• Available records
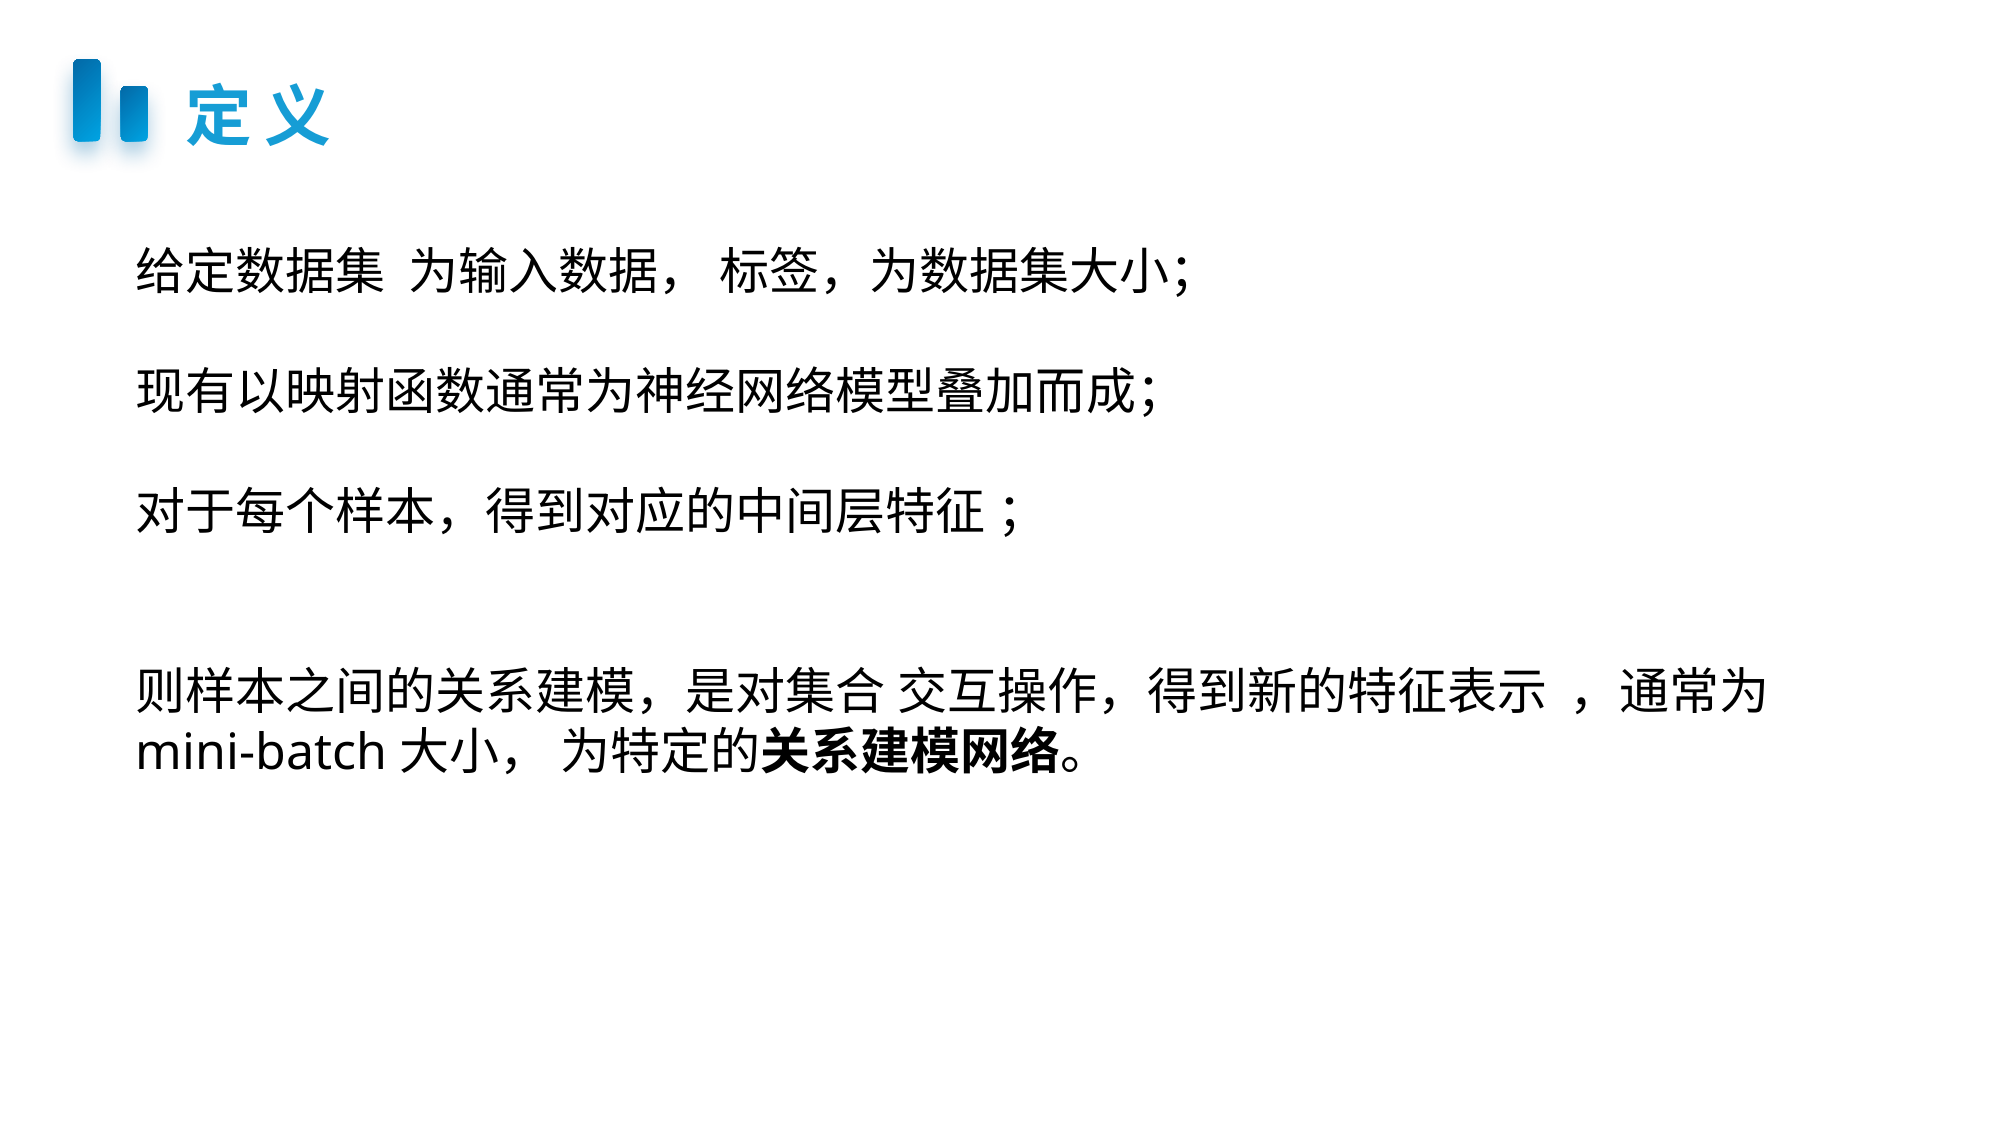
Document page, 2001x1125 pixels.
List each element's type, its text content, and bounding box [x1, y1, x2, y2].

text_box [119, 85, 149, 143]
text_box 定义 [171, 65, 347, 161]
text_box [72, 58, 102, 143]
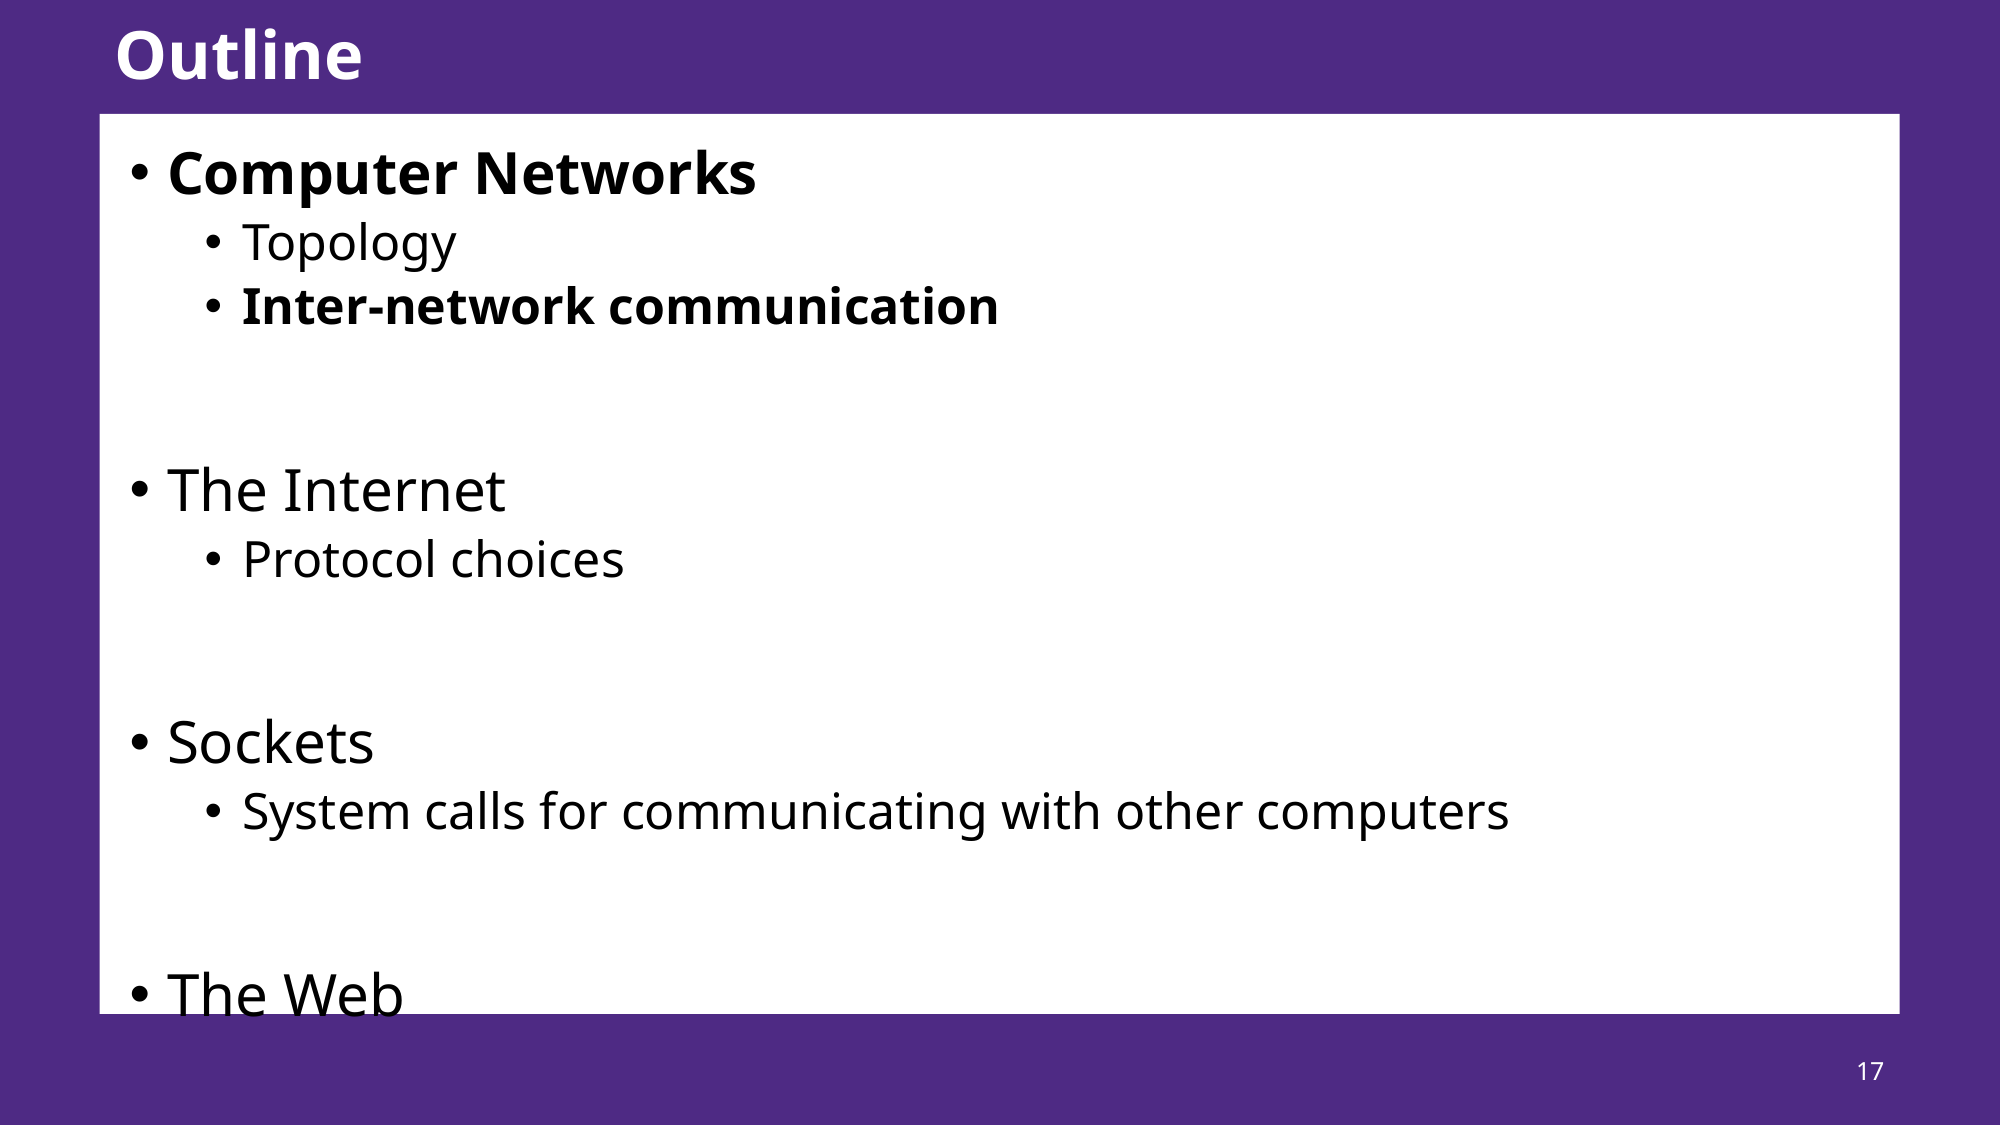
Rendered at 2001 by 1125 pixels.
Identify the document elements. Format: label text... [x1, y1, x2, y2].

title Outline [99, 1, 1900, 114]
slide_number 17 [1749, 1042, 1900, 1103]
list Computer Networks Topology Inter-network communication The Internet Protocol choices Sockets System calls for communicating with other computers The Web [99, 114, 1900, 1014]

• Exercise
What the answer must hold: all the data above, given again exactly, without pictures.

• Task result
Document page, 2001x1125 pixels.
List each element's type, its text content, and bounding box [x1, y1, x2, y2].

text_box [119, 85, 149, 143]
text_box 定义 [171, 65, 347, 161]
text_box [72, 58, 102, 143]
Rendered at 2001 by 1125 pixels.
Identify the document elements. Format: label text... [x1, y1, x2, y2].

title Outline [99, 1, 1900, 114]
slide_number 17 [1749, 1042, 1900, 1103]
list Computer Networks Topology Inter-network communication The Internet Protocol choices Sockets System calls for communicating with other computers The Web [99, 114, 1900, 1014]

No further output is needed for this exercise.